From the first episode of “Squid Game,” series star Lee Byung-hun has been impressed by the originality of director Hwang Dong-hyuk’s thriller. But even though he’s knows to expect the unexpected, Lee was still shocked by the Netflix drama’s series finale.
“Usually when you read through a script, by the time you get to the last episode, you kind of know how it’s going to end. But when I read it in ‘Squid Game,’ I was shocked. I was surprised to read an ending that I think no one out there probably could expect or predict,” Lee told TheWrap. “I am personally happy with how it ended. On the other hand, I feel like it’s so nuanced that it almost feels like it’s also a beginning.”
What that potential beginning may be remains to be seen. Season 3 is officially the final season of Hwang’s globally beloved thriller. Lee admitted he’s joked with Hwang about making a Season 4. While that’s unlikely, the pair have more seriously talked about telling other stories in the “Squid Game” universe.
“In interviews, and also when it’s just us, he would talk about possibly telling these stories. He is quite open to stories about the Front Man, the recruiter and then the masked guards and how he thinks that those are stories are worth telling,” Lee said. “So like I said at [‘The Tonight Show Starring Jimmy Fallon’], nothing is decided or concrete. But I think director Hwang is leaning more towards positive.”
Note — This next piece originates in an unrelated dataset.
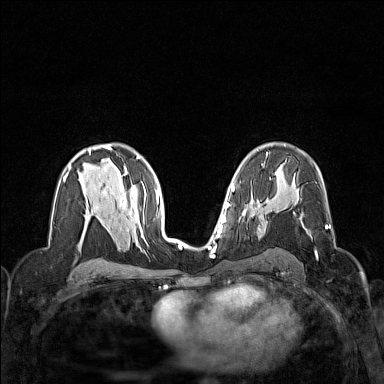
Breast MRI (dynamic contrast-enhanced), one axial slice. Slice 90 of 160 in the series (ordered by position). Dynamic contrast-enhanced series, time point 2 of 7 at this slice position (early post-contrast). 1.5 T. TE 1.8 ms, TR 5 ms. 384 × 384 image matrix. Female patient.
Annotated regions visible in this slice (semi-automatically segmented with operator editing):
- enhancing-tissue mask used for the functional tumour volume (all voxels passing the contrast-enhancement thresholds inside the analysis volume; usually the tumour): bounding box [x1, y1, x2, y2] px = [307, 225, 328, 255]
When it comes to “Squid Game,” nearly every part of this Netflix original is tense and upsetting. But one of the most charged scenes in the entire series happens in Season 3 between Lee’s Front Man and Lee Jung-jae’s Gi-hun.
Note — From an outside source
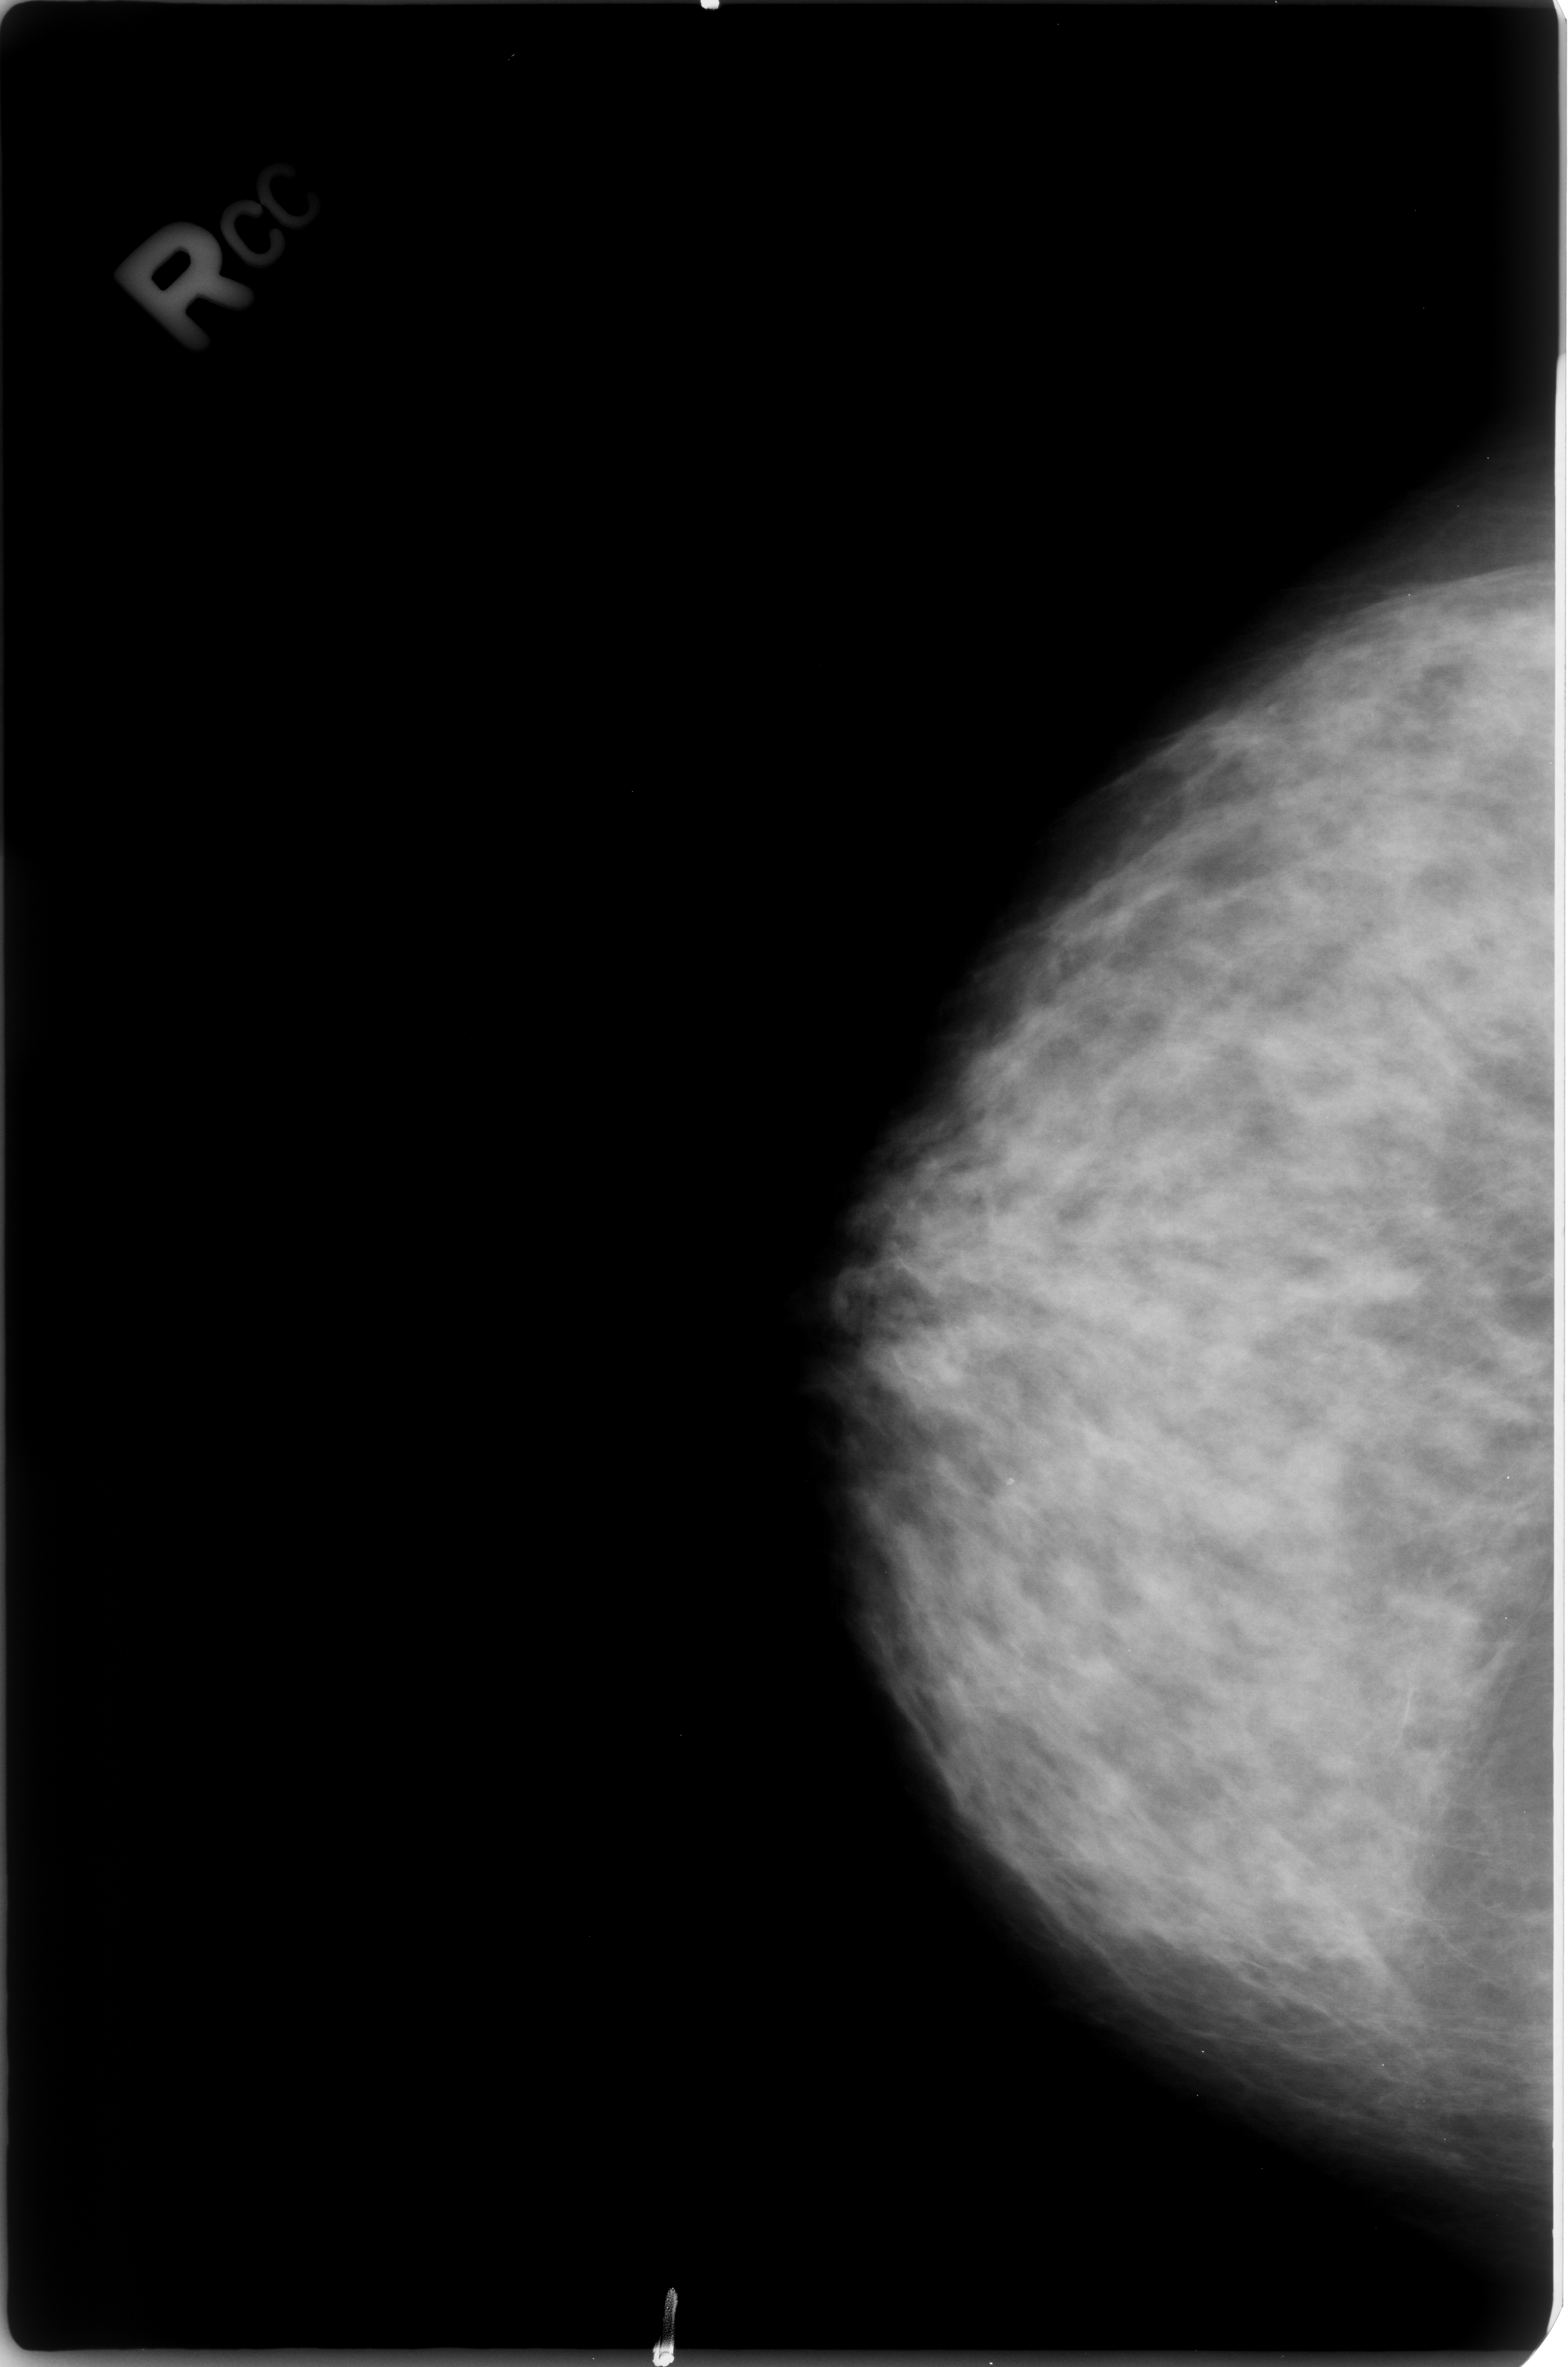
Scanned film-screen mammogram; right breast; craniocaudal (CC) view; breast composition: extremely dense (BI-RADS density category 4 of 4).
Abnormality record for this image: calcifications, morphology lucent center; BI-RADS assessment category 2; subtlety rating 3 on a 1 (subtle) to 5 (obvious) scale; benign without callback (not worked up further).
After Gi-hun reentered the Squid Game in Season 2, he quickly befriended Hwang In-ho, a man who was allegedly competing to win money to pay off his wife’s medical debt. The two became very close, with In-ho being accepted into Gi-hun’s inner circle. Gi-hun even trusts In-ho enough to tell him about his plan to overthrow the guards. When In-ho disappears in the midst of the fighting, Gi-hun assumes that he was just another player who was killed in the crossfire. But in Episode 5, In-ho reveals that he was the Front Man all along, the man leading the entire Squid Game who murdered Gi-hun’s best friend to teach him a lesson.
After brushing off Gi-hun’s rage, In-ho offers his former ally a new game when they reunite in Season, Episode 5. He gives Gi-hun a knife and tells him that if he murders all of the remaining players in their sleep, he and the baby can escape with their lives. Unbeknownst to Gi-hun, it’s the same challenge that was presented to In-ho when he competed in the Squid Game years ago.
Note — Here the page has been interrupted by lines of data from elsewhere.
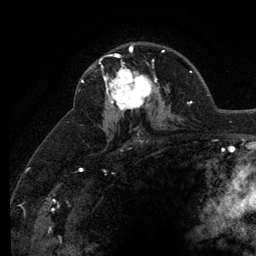
Breast MRI (dynamic contrast-enhanced), one axial slice. Position 80 of 134 along the scan axis. Cropped to one breast. Dynamic contrast-enhanced series, time point 2 of 6 at this slice position (early post-contrast). 3 T. TE 2.8 ms, TR 7.8 ms. 1.2 mm slice thickness. 256 × 256 image matrix, field of view 170 × 170 mm. Female patient.
Outlined on this slice (semi-automatic segmentation, software-assisted and operator-edited):
- enhancing-tissue mask used for the functional tumour volume (all voxels passing the contrast-enhancement thresholds inside the analysis volume; usually the tumour): box from (x=101, y=51) to (x=159, y=111) px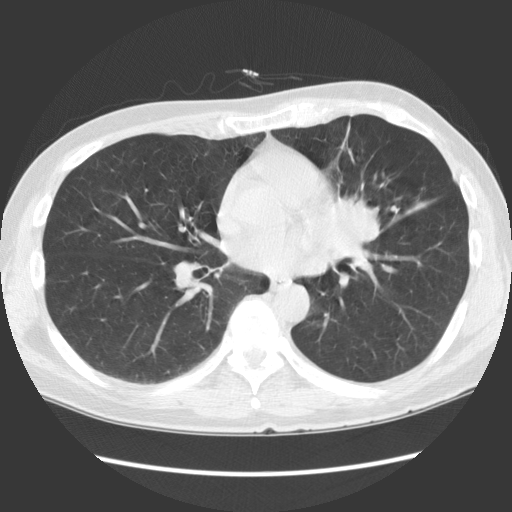
Low-dose screening chest CT, one axial slice. Position 65 of 136 along the scan axis. Reconstruction kernel STANDARD. 140 kVp. Lung window (W 1500 / L -600 HU). 2.5 mm slice thickness. 512 × 512 image matrix, field of view 360 × 360 mm.
Annotated regions visible in this slice (expert manual segmentation):
- lesion 1 (tumor, hilum of left lung): bounding box [x1, y1, x2, y2] px = [332, 197, 380, 241]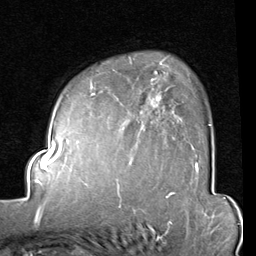
Breast MRI (dynamic contrast-enhanced), one axial slice; cropped to one breast; dynamic contrast-enhanced series, time point 2 of 8 at this slice position (early post-contrast); 1.5 T; TE 2 ms, TR 5.1 ms; 2 mm slice thickness; 256 × 256 image matrix, field of view 180 × 180 mm. Female patient.
Outlined on this slice (semi-automatically segmented with operator editing):
- enhancing-tissue mask used for the functional tumour volume (all voxels passing the contrast-enhancement thresholds inside the analysis volume; usually the tumour): bounding box (x1, y1, x2, y2) in pixels: (90, 61, 211, 165)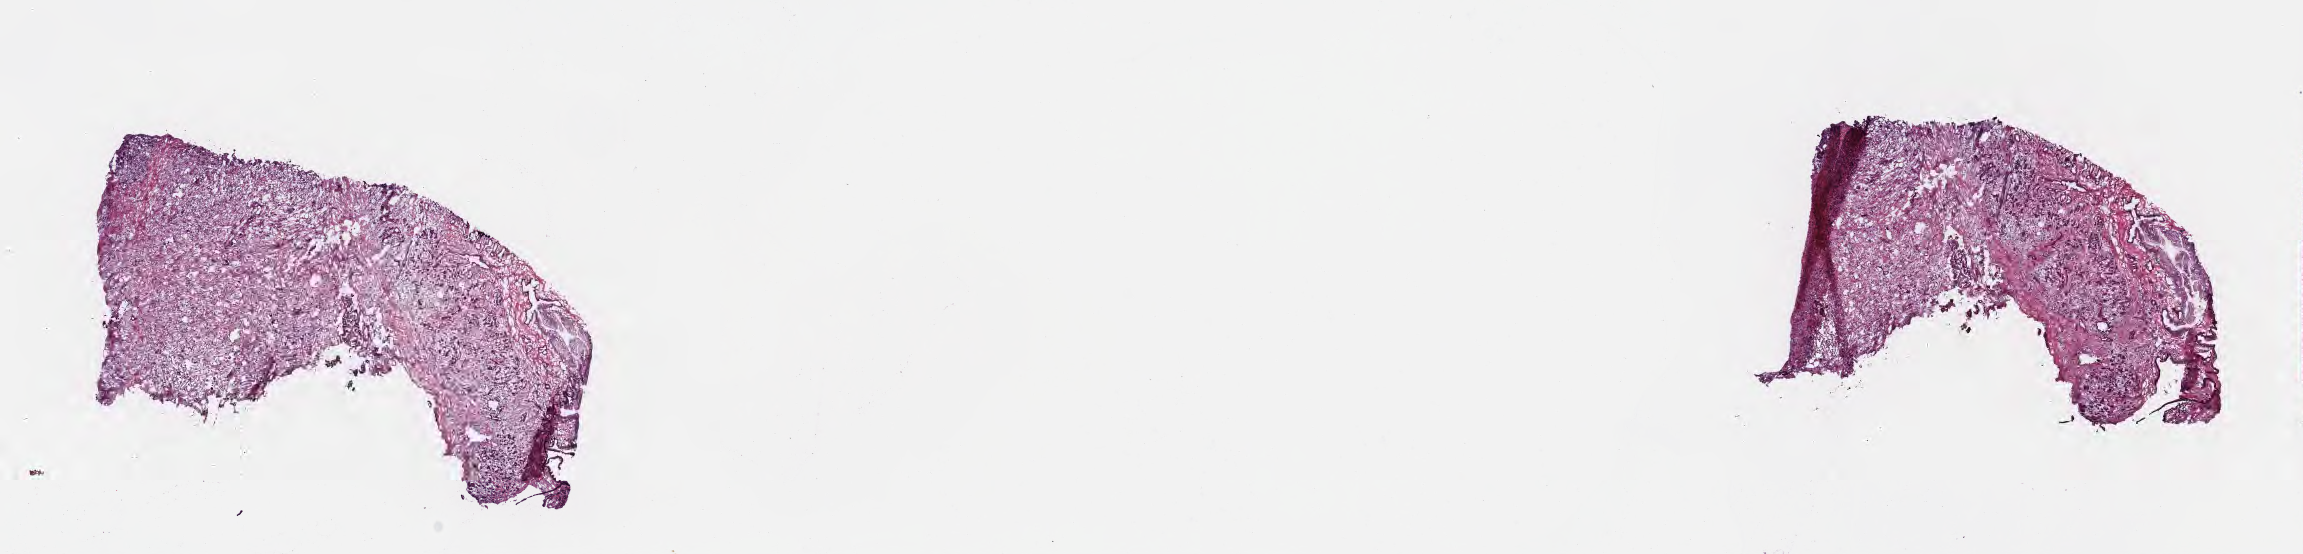
Digitized hematoxylin and eosin (H&E)-stained section — low-resolution overview of the scanned area, about 18.6 x 4.5 mm, cryosection, specimen: primary tumor, anatomic site: head of pancreas. Male, age 75 years at initial diagnosis. Tumor grade: G2 (moderately differentiated). Composition of this section per pathologist review: tumor cells 9%, tumor nuclei 13%, stromal cells 71%, necrosis 0%, normal cells 20%. Infiltration values recorded for this section: lymphocyte infiltration 40%, monocyte infiltration 3%, neutrophil infiltration 0%.
- AJCC pathologic stage: Stage III
- histologic diagnosis: Infiltrating duct carcinoma, NOS
- section: bottom of the tissue portion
“That action has a lot of different meanings. Firstly, because he sees himself reflected in Gi-hun, he has a certain attachment or affection for Gi-hun, and, in that sense, he wanted to give Gi-hun a chance. But even more importantly than that, he, as the Front Man, saw Gi-hun struggle to continue to hold onto his hope and his noble beliefs. I think there was this part of him that felt envy toward Gi-hun because he wasn’t able to do that, even though they went through the similar circumstances,” Lee explained. “I think a part of him wanted Gi-hun to continue to hold onto his beliefs so that [In-ho] might start to believe that there may be hope in the world again.
“It’s very layered. There are a lot of complex emotions in that scene, which is why, as an actor, I was really looking forward to shooting that scene. I had a lot of fun with it,” Lee added.
By competing in the games together and facing the same challenge, Lee sees the relationship between these two men as more intertwined and complicated than ever before. “I believe that Gi-hun influenced the Front Man, and the Front Man influenced Gi-hun too. What I wanted to portray through his character development was that I wanted Front Man to almost seem like something inside him sparked, maybe the last sliver of humanity that was somehow hidden deep inside him. Something about [Gi-hun’s refusal to kill] shook him up,” Lee said. “After the series is over, I wanted the audience to think maybe the Front Man will now live on with a new or different set of values.”
“Squid Game” is now streaming on Netflix.